Sugata takes the help of Montessori, Piaget and Vygotsky to explain the phenomenon and ties in a liberal dose of self-organization and complexity, two influences that I have been introduced to in the context of Connectivism as well. “Education is a self organizing system, where learning is an emergent phenomenon”, Will reports of Sugata’s new TED Talk in his post. These concepts came after a large amount of thinking was placed at re-envisioning the nature of agents in a network and how they operate, large contradicting the standard vision of the rational agent.
For example, Waldrop, talking about Brian Arthur, in the book Complexity (p. 48), says:
If small chance events can lock you in to any of several possible outcomes, then the outcome that’s actually selected may not be the best. And that means that maximizing individual freedom – and the free market – might not produce the best of all possible worlds.
Constructivism and the work of theorists like Bruner (Discovery Learning) talks how a “learner draws on his or her own past experience and existing knowledge to discover facts and relationships and new truths to be learned. Students interact with the world by exploring and manipulating objects, wrestling with questions and controversies, or performing experiments.” Dr. Mark Federman makes the connect between complexity and constructivism in an interesting article.
By the way, I thought that Granny cloud concept rocked. I think that will work across borders (that was particularly innovative) as demonstrated by Dr. Mitra.
Dr Mitra gave a keynote to the ALT conference I attended in Manchester this week. For me it was inspiring, and itraised several issues. The importance of affect and context (the children were motivated, they were curious, they had the freedom to explore, they had the confidence to be wrong – which he found teenagers and adults didn’t have) and the importance of dialogue (it didn’t work if the children weren’t in small groups or if they were inhibited from talking).
I was curious about whether this worked for every child in the group. Were some excluded by the others? If so, did they just drift away, or did they disrupt the others? Did some children do spectacularly well or make no progress at all? We saw the average scores, but no breakdown of those.

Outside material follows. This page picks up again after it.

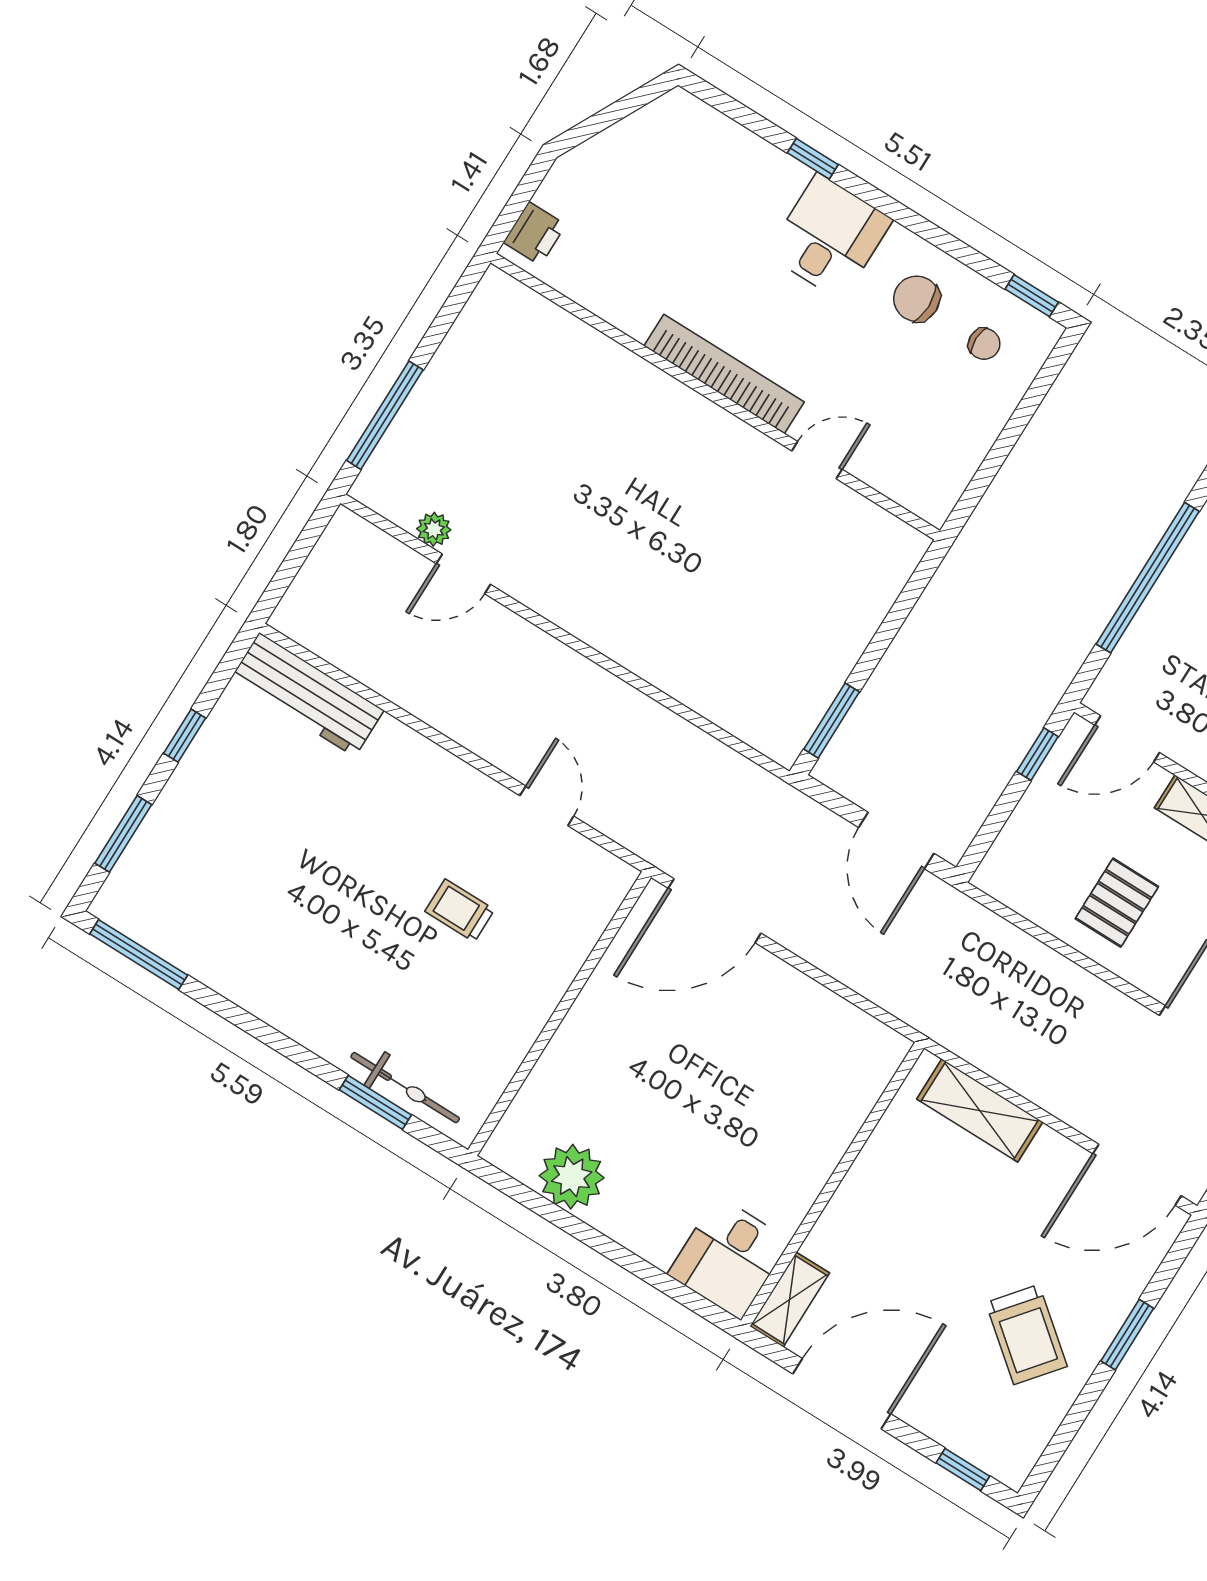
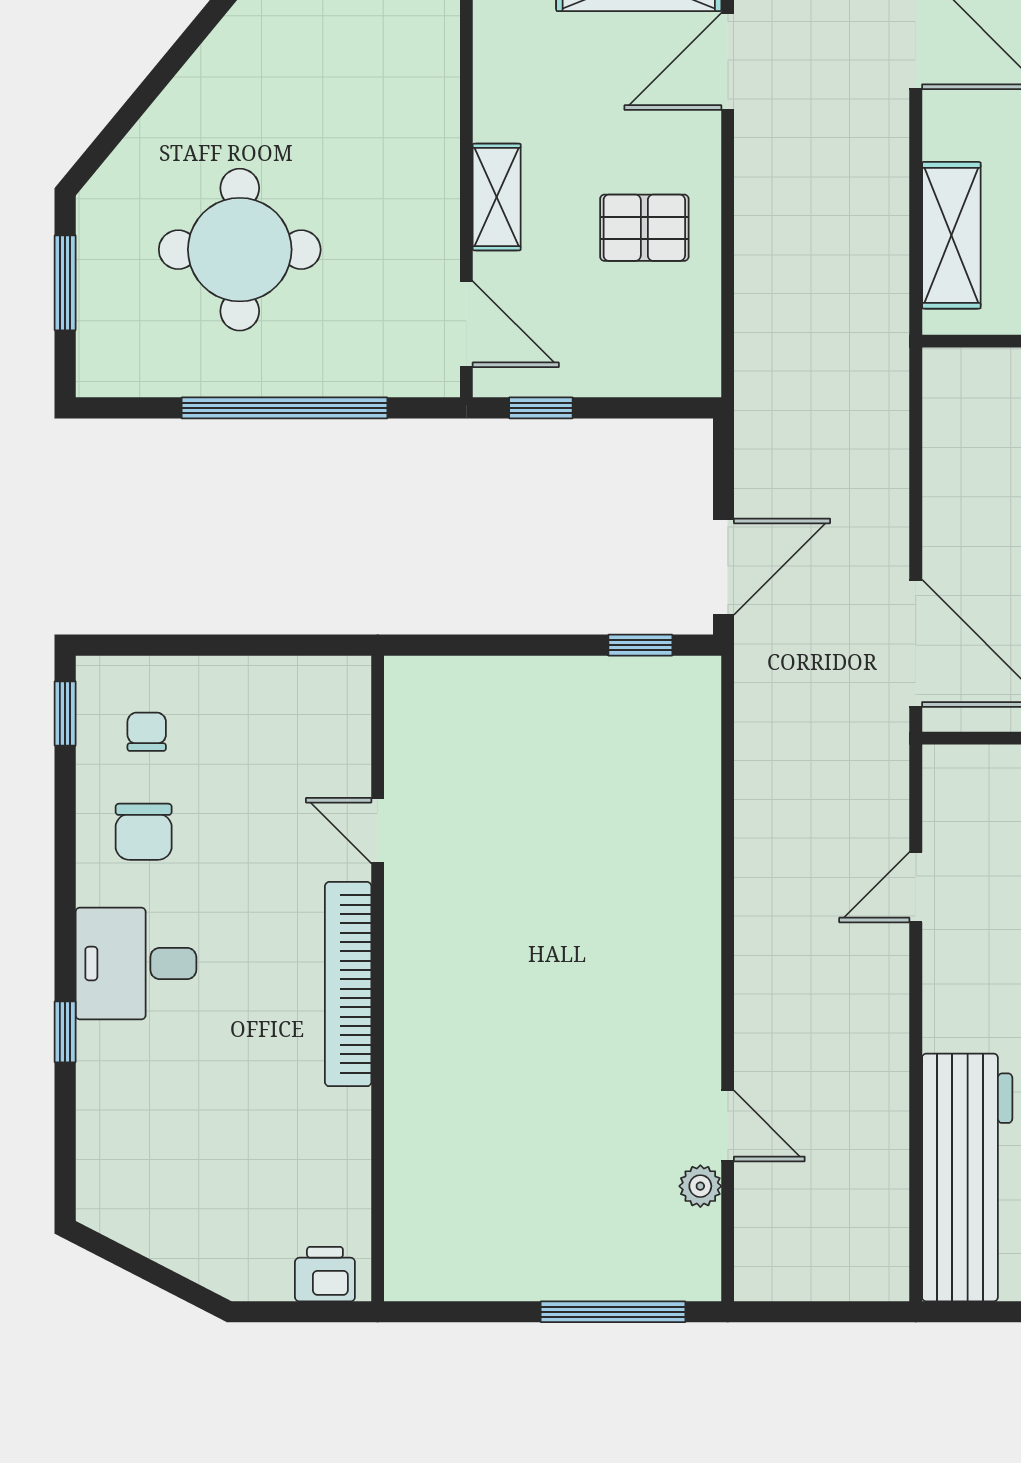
workbench: (307, 695) -> (967, 1177), width x1.36, depth x1.32
window: (832, 721) -> (640, 645), width x0.67
door: (896, 840) -> (723, 567), moved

Would it have worked with more difficult questions? If asked why the world is warming, would the children have gone for climate change, or for natural variation, for a mixture of both or for some other explanation? If asked whether the world is due to end in 2012 would they have picked the wrong information sources and concluded that it is?
Lots of questions, because this work raises so many possibilities.
And yes, I agree the Granny cloud concept rocks 🙂
Rebecca, these are important questions you are raising. For me this work has always raised the question – so what? And I am unable to share all the enthusiasm about the concept, although I think there is innovation and serious work being put in, that illustrates the fact that children’s curiosity, their ability to collaborate, their sensemaking and wayfinding processes are being ignored more and more in the traditional system of education.
Thanks for your comment!
Hi Viplav, I wonder if you saw a fictional piece I wrote a long time ago around the time this experiment first happened.
Thats’s so cool, Gaurav! It must have been a real experience being there as it unfolded and took its first steps! Kudos for being a part of the early brainstorming on these projects with Sugata!